Встреча Манташева с лидером кадетов Павлом Николаевичем Милюковым состоялась за обедом, в ресторане Энгельбрехта, на Страстном бульваре.
Манташев, предваряя запись собеседования весьма оптимистическим пассажем, ликовал: «Дорогой друг! Полагаю, что как бы ни развивались события на нашем политическом небосклоне, мы отныне имеем в кармане неразменную ассигнацию – и не от кого-нибудь, а от самого приват-доцента [3].
Как мы и договорились с вами, я, никак не затрагивая имен, начал беседу с исследования точки зрения оппонента на цикл очерков П. Б. [4], прямо, с моей точки зрения, означавших отход партии конституционных демократов от своих прежних позиций по национальному вопросу к тому кредо, которое в значительно большей мере свойственно ныне правительству.
Доцент на это ответил в том смысле, что его партия ни в коем случае не согласится со слепым национализмом П. А. [5], что мнение П. Б. – его личное мнение, никак не разделяемое большинством членов ЦК.
«Не только потому, что у нас в ЦК достаточно членов является не православными, не потому, что нас поддерживает ряд иноверческих банковских кругов, – я от вас этого не намерен скрывать, да вы наверняка имеете и свою по этому вопросу информацию, – но я, русский, до последней капли русский, воспитан в том смысле, чтобы жандарму и антисемиту руки не подавать. А ныне П. Б. придумал, изволите ли видеть, „культурный антисемитизм“ в противовес „звериному антисемитизму“. И какова же между ними разница? Она, оказывается, состоит в том, что евреям необходимо „узнать «национальное лицо“ той части русского конституционного и демократически настроенного общества, которая этим лицом обладает и им дорожит.
И, наоборот, для них совсем не полезно предаваться иллюзии, что такое лицо есть только у антисемитского изуверства». П. Б. полагает, продолжал доцент, что русский национализм сейчас сделался антиправительственным, радикальным течением и выражает интересы своего народа…

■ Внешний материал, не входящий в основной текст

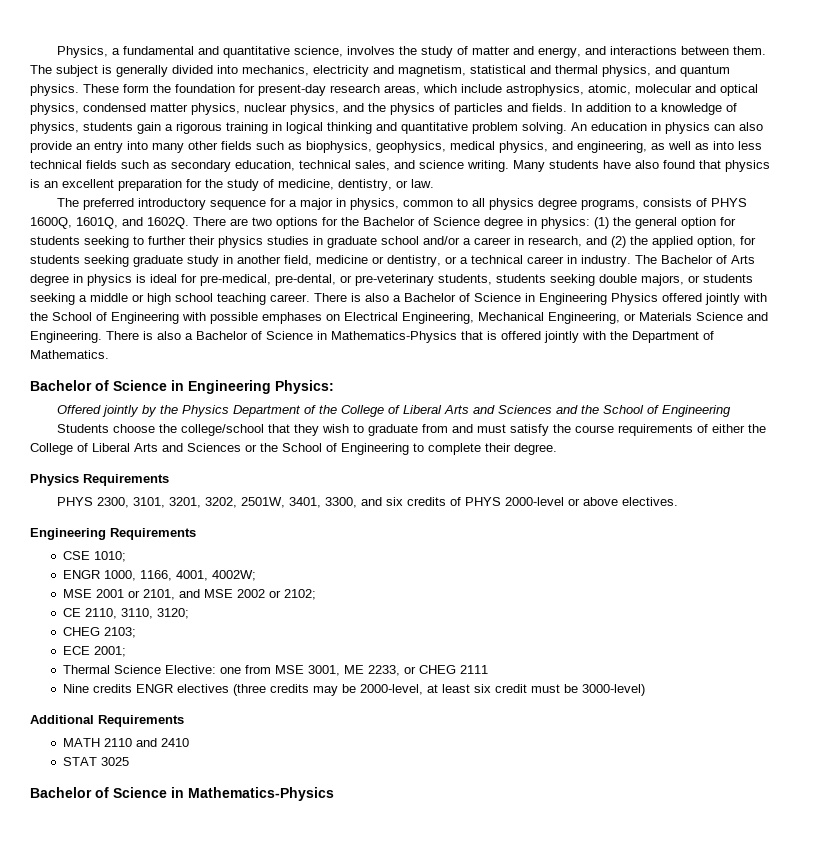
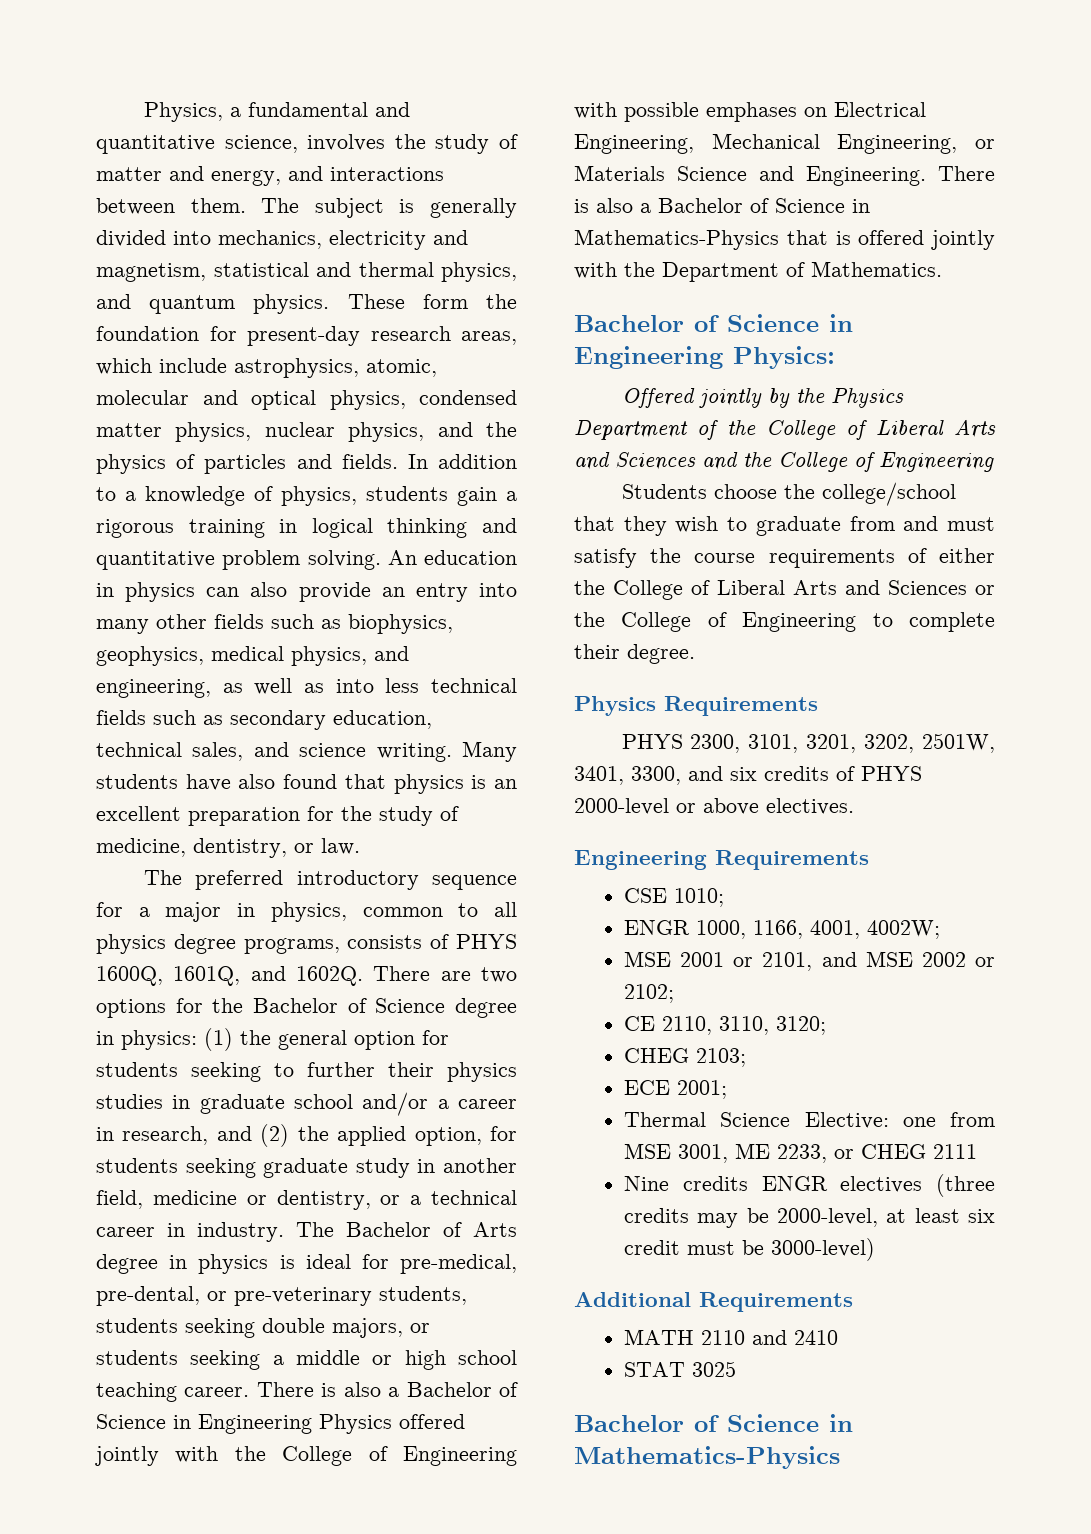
[52,312,92,321] School -> [282,1446,353,1466] College
[603,405,645,414] School -> [778,452,848,472] College
[282,443,322,452] School -> [621,612,692,632] College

На мой вопрос, как партия станет относиться к практике П. А., если он еще больше ужесточит национальные ограничения в польском, кавказском и финляндском вопросе доцент ответил, что это вызовет в империи кризисную ситуацию. «Когда господин Пуришкевич требует в Думе принудить поляков, грузин и финнов даже думать на русском языке, я отдаю дань эмоциональности и бесспорной талантливости моего постоянного оппонента по части режиссерского мастерства, рассчитанного на галерею зрителей, заполненную дворниками из „Союза русских людей“, но если подобное произнесет премьер, тогда мы окажемся на грани гражданской войны, племенной розни, неуправляемого, кровавого процесса».